5. 80s Preppy Dressing Style Revival

The 1980s were also a decade when designers focused on producing comfortable preppy looks.

Polo, Lacoste, Tommy Hilfiger, and Calvin Klein all released pastel-colored striped coats, trousers, and shirts in college-style.

Preppy-style shirts (as shown on ‘Light Academia’) were worn as formal button-downs with chinos or sophisticated casual polo shirts in the 1980s.

6. Power Slogan T-shirts

Another 80s fashion-defining moment is statement tees, sometimes known as slogan t-shirts, which are nicely portrayed by Katharine Hamnett’s creations.

The designer’s anti-nuclear-missile T-shirt, which he wore while meeting then-prime minister Margaret Thatcher in 1984, has become a part of 80s fashion history.

Pepsi, Nike, Adidas, and Guess all followed the trend of slogans printed on t-shirts after recognizing the promotional effectiveness of printed logos on T-shirts.

7. Mini Skirts with Thick Belts

The 1980s were the decade of tiny skirts, skater skirts, and denim and spandex Rah-rahs (see Kylie Minogue’s high-shine minidresses).

Mini skirts were originally featured in 1960s fashion, along with go-go boots.

However, the mini-skirt and thick waist belt trend peaked in the mid-80s, sometimes paired with legwarmers and/or leggings or supplemented with Madonna-style layers of net and lace.

8. Polka Dot Dresses

The trend of polka dot dresses, skirts, and tops revived with a vengeance in the 1980s, after being popular in the 1940s and the early part of the 1950s.

The pattern was revived by the French design label Emanuel Ungaro for its SS 1985 ready-to-wear collection, and it was quickly adopted by royalty, pop stars, and movie stars equally.

Princess Diana wore polka dot skirts with huge PVC belts, as did the Strawberry Switchblade pop duo, and Claudia Cardinale wore them with her signature tie neck gowns.

9. Clothes Printed With Animal Patterns

Wearing real animal skin was popular even in the 1980s.

However, celebrities continued to wear over-the-top animal patterns on every imaginable clothing and style.

Bold prints of leopard, zebra, tiger, giraffe, and python were popular on everything from leggings to handbags, skirts, and sunglasses.

10. 80s Oversized Eyewear

The most popular sunglasses of the 1980s had large frames and colored or mirror lenses.

Rayban’s large Wayfarers and Aviators were among the most popular sunglasses frames in the 1980s.

However, depending on your social group, you may notice Gucci, Cartier, and Vuarnet in enormous frames.

11. Clothes Cut In Asymmetric Patterns

The best illustration of clothing with a different side is Thierry Mugler’s spring 1983 ready-to-wear show.

Molly Ringwald, a well-known 1980s Hollywood actress, finest epitomized the asymmetry look.

Asymmetrical style and design include a one-shoulder bodice, slanted hemlines, or necklines, which are frequently found in Japanese streetwear today.

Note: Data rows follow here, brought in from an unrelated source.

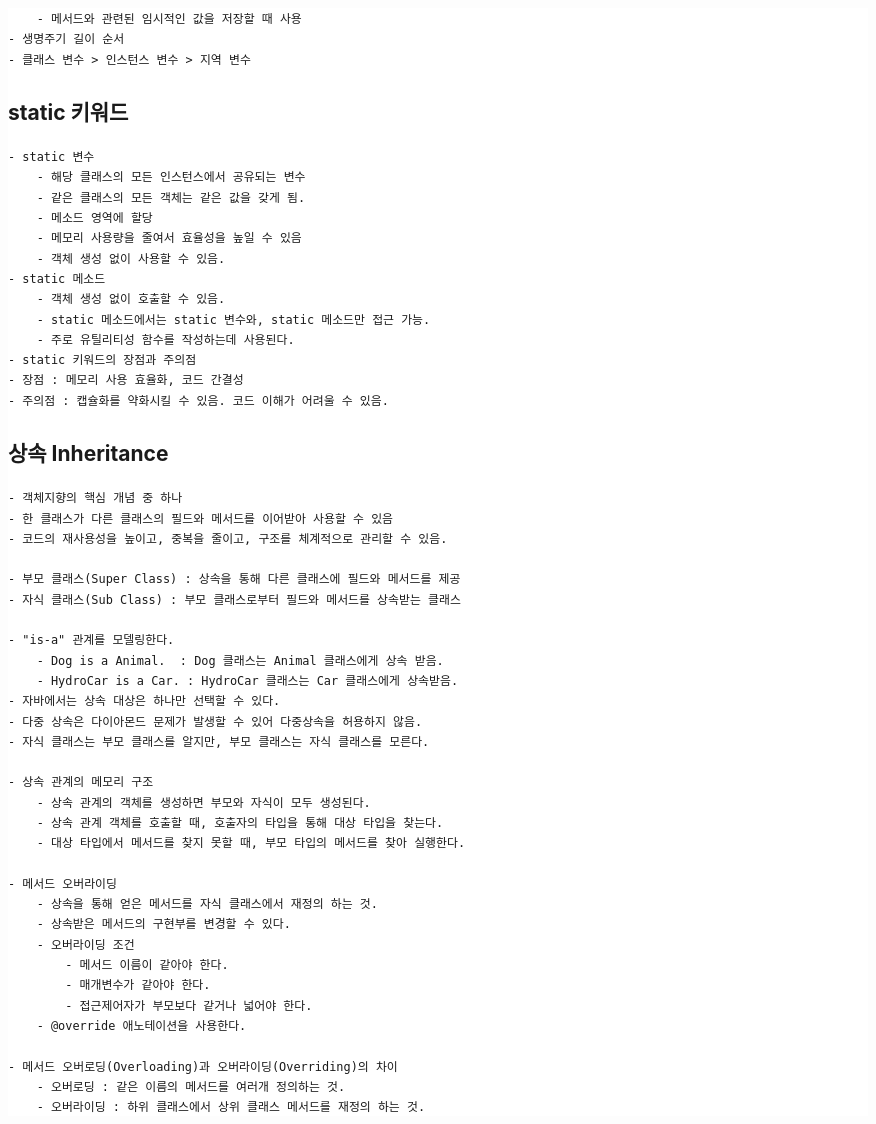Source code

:         - 메서드와 관련된 임시적인 값을 저장할 때 사용
    - 생명주기 길이 순서
    - 클래스 변수 > 인스턴스 변수 > 지역 변수

## static 키워드
    - static 변수
        - 해당 클래스의 모든 인스턴스에서 공유되는 변수
        - 같은 클래스의 모든 객체는 같은 값을 갖게 됨.
        - 메소드 영역에 할당
        - 메모리 사용량을 줄여서 효율성을 높일 수 있음
        - 객체 생성 없이 사용할 수 있음.
    - static 메소드
        - 객체 생성 없이 호출할 수 있음.
        - static 메소드에서는 static 변수와, static 메소드만 접근 가능.
        - 주로 유틸리티성 함수를 작성하는데 사용된다.
    - static 키워드의 장점과 주의점
    - 장점 : 메모리 사용 효율화, 코드 간결성
    - 주의점 : 캡슐화를 약화시킬 수 있음. 코드 이해가 어려울 수 있음.

## 상속 Inheritance
    - 객체지향의 핵심 개념 중 하나
    - 한 클래스가 다른 클래스의 필드와 메서드를 이어받아 사용할 수 있음 
    - 코드의 재사용성을 높이고, 중복을 줄이고, 구조를 체계적으로 관리할 수 있음.

    - 부모 클래스(Super Class) : 상속을 통해 다른 클래스에 필드와 메서드를 제공
    - 자식 클래스(Sub Class) : 부모 클래스로부터 필드와 메서드를 상속받는 클래스

    - "is-a" 관계를 모델링한다.
        - Dog is a Animal.  : Dog 클래스는 Animal 클래스에게 상속 받음.
        - HydroCar is a Car. : HydroCar 클래스는 Car 클래스에게 상속받음.
    - 자바에서는 상속 대상은 하나만 선택할 수 있다.
    - 다중 상속은 다이아몬드 문제가 발생할 수 있어 다중상속을 허용하지 않음.
    - 자식 클래스는 부모 클래스를 알지만, 부모 클래스는 자식 클래스를 모른다.

    - 상속 관계의 메모리 구조
        - 상속 관계의 객체를 생성하면 부모와 자식이 모두 생성된다.
        - 상속 관계 객체를 호출할 때, 호출자의 타입을 통해 대상 타입을 찾는다.
        - 대상 타입에서 메서드를 찾지 못할 때, 부모 타입의 메서드를 찾아 실행한다.

    - 메서드 오버라이딩
        - 상속을 통해 얻은 메서드를 자식 클래스에서 재정의 하는 것.
        - 상속받은 메서드의 구현부를 변경할 수 있다.
        - 오버라이딩 조건
            - 메서드 이름이 같아야 한다.
            - 매개변수가 같아야 한다.
            - 접근제어자가 부모보다 같거나 넓어야 한다.
        - @override 애노테이션을 사용한다.
    
    - 메서드 오버로딩(Overloading)과 오버라이딩(Overriding)의 차이
        - 오버로딩 : 같은 이름의 메서드를 여러개 정의하는 것.
        - 오버라이딩 : 하위 클래스에서 상위 클래스 메서드를 재정의 하는 것.
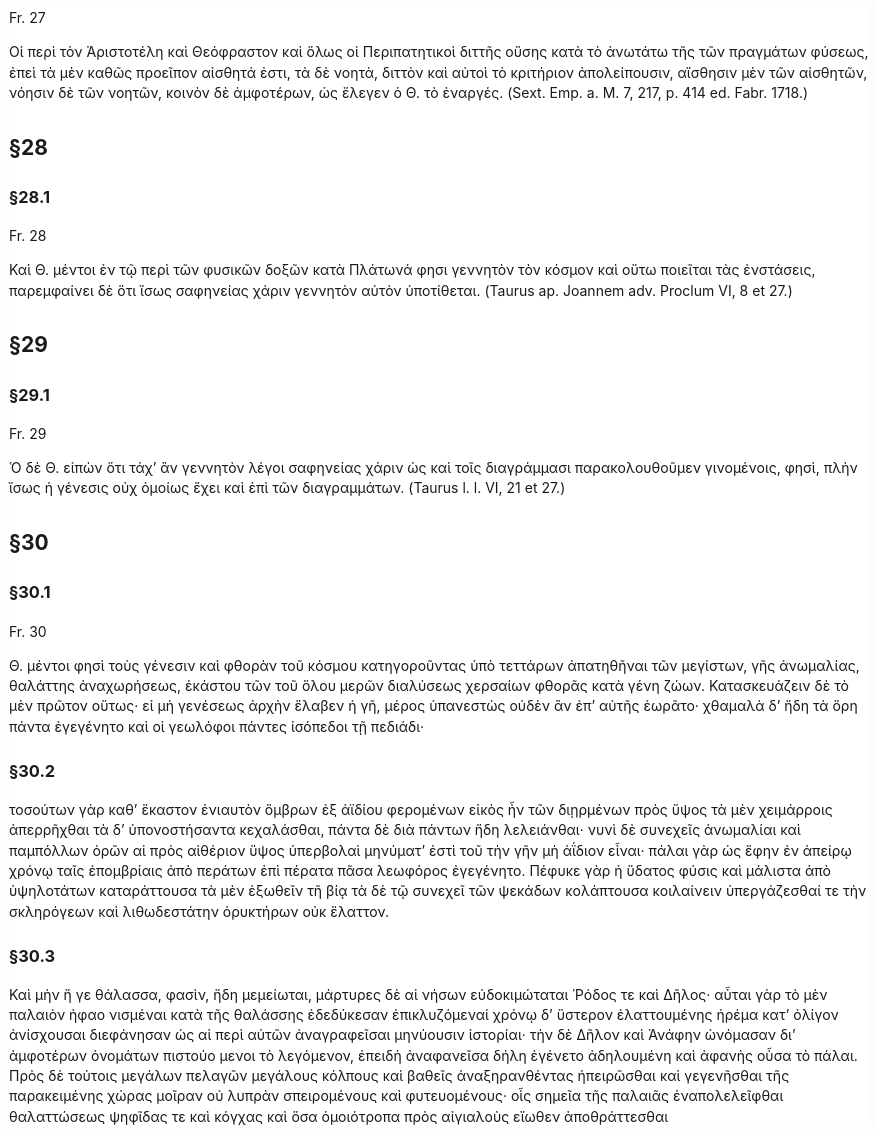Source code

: <label rend="center" xml:lang="lat">Fr. 27</label><p rend="indent">Οἱ περὶ τὸν Ἀριστοτέλη καὶ Θεόφραστον καὶ ὅλως οἱ Περιπατητικοὶ διττῆς οὔσης κατὰ τὸ ἀνωτάτω τῆς τῶν πραγμάτων φύσεως, ἐπεὶ τὰ μὲν καθῶς προεῖπον αἰσθητά ἐστι, τὰ δὲ νοητὰ, διττὸν καὶ αὐτοὶ τὸ κριτήριον ἀπολείπουσιν, αἴσθησιν μὲν τῶν αἰσθητῶν, νόησιν δὲ τῶν νοητῶν, κοινὸν δὲ ἀμφοτέρων, ὡς ἔλεγεν ὁ Θ. τὸ ἐναργές. <bibl xml:lang="eng">(Sext. Emp. a. M. 7, 217, p. 414 ed. Fabr. 1718.)</bibl> </p>  

## §28  

### §28.1  

<label rend="center" xml:lang="lat">Fr. 28</label><p rend="indent">Καὶ Θ. μέντοι ἐν τῷ περὶ τῶν φυσικῶν δοξῶν κατὰ Πλάτωνά φησι γεννητὸν τὸν κόσμον καὶ οὕτω ποιεῖται τὰς ἐνστάσεις, παρεμφαίνει δὲ ὅτι ἴσως σαφηνείας χάριν γεννητὸν αὐτὸν ὑποτίθεται. <bibl xml:lang="eng">(Taurus ap. Joannem adv. Proclum VI, 8 et 27.)</bibl> </p>  

## §29  

### §29.1  

<label rend="center" xml:lang="lat">Fr. 29</label><p rend="indent">Ὁ δὲ Θ. εἰπὼν ὅτι τάχʼ ἂν γεννητὸν λέγοι σαφηνείας χάριν ὡς καὶ τοῖς διαγράμμασι παρακολουθοῦμεν γινομένοις, φησὶ, πλὴν ἴσως ἡ γένεσις οὐχ ὁμοίως ἔχει καὶ ἐπὶ τῶν διαγραμμάτων. <bibl xml:lang="eng">(Taurus l. l. VI, 21 et  27.)</bibl></p>  

## §30  

### §30.1  

<label rend="center" xml:lang="lat">Fr. 30</label><p rend="indent">Θ. μέντοι φησὶ τοὺς γένεσιν καὶ φθορὰν τοῦ κόσμου κατηγοροῦντας ὑπὸ τεττάρων ἀπατηθῆναι τῶν μεγίστων, γῆς ἀνωμαλίας, θαλάττης ἀναχωρήσεως, ἑκάστου τῶν τοῦ ὅλου μερῶν διαλύσεως χερσαίων φθορᾶς κατὰ γένη ζώων. Κατασκευάζειν δὲ τὸ μὲν πρῶτον οὕτως· εἰ μὴ γενέσεως ἀρχὴν ἔλαβεν ἡ γῆ, μέρος ὑπανεστὼς οὐδὲν ἂν ἐπʼ αὐτῆς ἑωρᾶτο· χθαμαλὰ δʼ ἤδη τὰ ὄρη πάντα ἐγεγένητο καὶ οἱ γεωλόφοι πάντες ἰσόπεδοι τῇ πεδιάδι· </p>  

### §30.2  

<p>τοσούτων γὰρ καθʼ ἕκαστον ἐνιαυτὸν ὄμβρων ἐξ ἀϊδίου φερομένων εἰκὸς ἦν τῶν διῃρμένων πρὸς ὕψος τὰ μὲν χειμάρροις ἀπερρῆχθαι τὰ δʼ ὑπονοστήσαντα κεχαλάσθαι, πάντα δὲ διὰ πάντων ἤδη λελειάνθαι· νυνὶ δὲ συνεχεῖς ἀνωμαλίαι καὶ παμπόλλων ὀρῶν αἱ πρὸς αἰθέριον ὕψος ὑπερβολαὶ μηνύματʼ ἐστὶ τοῦ τὴν γῆν μὴ ἀΐδιον εἶναι· πάλαι γὰρ ὡς ἔφην ἐν ἀπείρῳ χρόνῳ ταῖς ἐπομβρίαις ἀπὸ περάτων ἐπὶ πέρατα πᾶσα λεωφόρος ἐγεγένητο. Πέφυκε γὰρ ἡ ὕδατος φύσις καὶ μάλιστα ἀπὸ ὑψηλοτάτων καταράττουσα τὰ μὲν ἐξωθεῖν τῆ βίᾳ τὰ δὲ τῷ συνεχεῖ τῶν ψεκάδων κολάπτουσα κοιλαίνειν ὑπεργάζεσθαί τε τὴν σκληρόγεων καὶ λιθωδεστάτην ὀρυκτήρων οὐκ ἔλαττον. </p>  

### §30.3  

<p>Καὶ μὴν ἥ γε θάλασσα, φασὶν, ἤδη μεμείωται, μάρτυρες δὲ αἱ νήσων εὐδοκιμώταται Ῥόδος τε καὶ Δῆλος· αὗται γὰρ τὸ μὲν παλαιὸν ἠφαο νισμέναι κατὰ τῆς θαλάσσης ἐδεδύκεσαν ἐπικλυζόμεναί χρόνῳ δʼ ὕστερον ἐλαττουμένης ἠρέμα κατʼ ὀλίγον ἀνίσχουσαι διεφάνησαν ὡς αἱ περὶ αὐτῶν ἀναγραφεῖσαι μηνύουσιν ἱστορίαι· τὴν δὲ Δῆλον καὶ Ἀνάφην ὠνόμασαν διʼ ἀμφοτέρων ὀνομάτων πιστούο μενοι τὸ λεγόμενον, ἐπειδὴ ἀναφανεῖσα δήλη ἐγένετο ἀδηλουμένη καὶ ἀφανὴς οὖσα τὸ πάλαι. Πρὸς δὲ τούτοις μεγάλων πελαγῶν μεγάλους κόλπους καὶ βαθεῖς ἀναξηρανθέντας ἠπειρῶσθαι καὶ γεγενῆσθαι τῆς παρακειμένης χώρας μοῖραν οὐ λυπρὰν σπειρομένους καὶ φυτευομένους· οἷς σημεῖα τῆς παλαιᾶς ἐναπολελεῖφθαι θαλαττώσεως ψηφῖδας τε καὶ κόγχας καὶ  ὅσα  ὁμοιότροπα πρὸς αἰγιαλοὺς εἴωθεν  ἀποθράττεσθαι <gap reason="lost" rend=" .... "/> </p>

12. 80s Fitness Leotards and Bodysuits

After the influence of drugs and the freedom of “flower power” fashion of the 1970s faded off, the 1980s began as a self-conscious decade.

Jane Fonda capitalized on women’s passion with dance and exercise by creating fitness videos with a large assortment of vividly colored bodysuits.

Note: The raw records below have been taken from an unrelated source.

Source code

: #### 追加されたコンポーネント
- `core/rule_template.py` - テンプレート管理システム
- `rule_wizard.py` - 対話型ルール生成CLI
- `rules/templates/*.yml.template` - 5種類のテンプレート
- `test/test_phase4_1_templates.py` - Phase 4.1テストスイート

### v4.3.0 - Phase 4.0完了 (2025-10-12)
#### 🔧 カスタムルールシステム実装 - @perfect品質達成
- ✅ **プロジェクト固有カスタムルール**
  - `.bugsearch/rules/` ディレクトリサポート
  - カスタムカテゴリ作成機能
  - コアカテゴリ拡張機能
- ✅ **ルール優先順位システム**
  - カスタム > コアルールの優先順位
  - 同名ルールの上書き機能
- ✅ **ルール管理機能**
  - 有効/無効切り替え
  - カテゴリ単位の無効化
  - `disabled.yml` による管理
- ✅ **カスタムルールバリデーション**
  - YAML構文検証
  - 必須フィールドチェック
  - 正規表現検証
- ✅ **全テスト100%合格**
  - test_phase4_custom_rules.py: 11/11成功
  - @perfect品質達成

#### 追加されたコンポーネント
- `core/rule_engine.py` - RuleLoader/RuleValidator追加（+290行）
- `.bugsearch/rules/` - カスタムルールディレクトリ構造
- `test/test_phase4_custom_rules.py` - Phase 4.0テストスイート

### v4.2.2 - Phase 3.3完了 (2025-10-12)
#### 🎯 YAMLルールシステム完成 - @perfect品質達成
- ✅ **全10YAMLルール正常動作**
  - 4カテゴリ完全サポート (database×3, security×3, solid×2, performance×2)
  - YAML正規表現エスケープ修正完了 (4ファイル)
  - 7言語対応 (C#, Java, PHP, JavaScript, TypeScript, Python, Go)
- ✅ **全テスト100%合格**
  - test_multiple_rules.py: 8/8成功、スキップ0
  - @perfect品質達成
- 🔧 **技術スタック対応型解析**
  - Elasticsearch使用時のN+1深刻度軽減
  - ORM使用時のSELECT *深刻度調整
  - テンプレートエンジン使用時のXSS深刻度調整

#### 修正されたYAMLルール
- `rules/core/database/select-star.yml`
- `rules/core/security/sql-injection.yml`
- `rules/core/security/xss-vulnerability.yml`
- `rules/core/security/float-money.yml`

Promoting and selling sporting clothes in bright colors became a trend in the 1980s thanks to pop divas like Cher.

What we now refer to as athleisure began as leotards and bodysuits, a functional type of fashion.

13. 80s Double Denim Trend

The double denim craze of the 1980s is the best illustration of celebrity power molding, and it continues to impact current fashion trends.

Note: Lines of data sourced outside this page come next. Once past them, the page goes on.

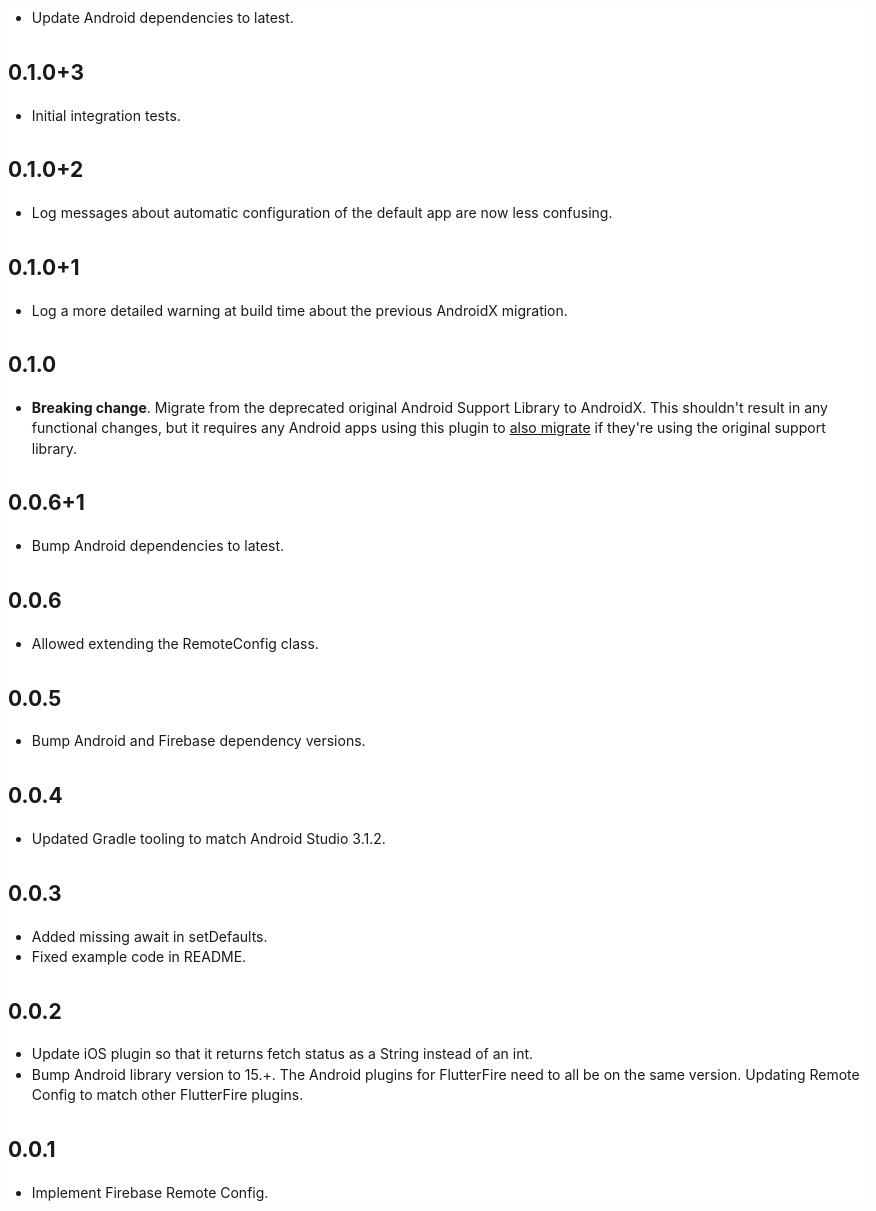 - Update Android dependencies to latest.

## 0.1.0+3

- Initial integration tests.

## 0.1.0+2

- Log messages about automatic configuration of the default app are now less confusing.

## 0.1.0+1

- Log a more detailed warning at build time about the previous AndroidX
  migration.

## 0.1.0

- **Breaking change**. Migrate from the deprecated original Android Support
  Library to AndroidX. This shouldn't result in any functional changes, but it
  requires any Android apps using this plugin to [also
  migrate](https://developer.android.com/jetpack/androidx/migrate) if they're
  using the original support library.

## 0.0.6+1

- Bump Android dependencies to latest.

## 0.0.6

- Allowed extending the RemoteConfig class.

## 0.0.5

- Bump Android and Firebase dependency versions.

## 0.0.4

- Updated Gradle tooling to match Android Studio 3.1.2.

## 0.0.3

- Added missing await in setDefaults.
- Fixed example code in README.

## 0.0.2

- Update iOS plugin so that it returns fetch status
  as a String instead of an int.
- Bump Android library version to 15.+. The Android plugins for
  FlutterFire need to all be on the same version. Updating
  Remote Config to match other FlutterFire plugins.

## 0.0.1

- Implement Firebase Remote Config.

Top celebrities of the time were featured in Levi’s 501 jeans promotion, including Nick Kamen, who had a top 5 hit single in 1986, written and produced by Madonna and Stephen Bray.

The fad of wearing double denim jackets with high-waisted jeans lasted until the end of the 1980s, thanks to the influence of Sam Cooke, Marvin Gaye, Ben E. King, and Percy Sledge on Levi’s sales and vinyl recordings.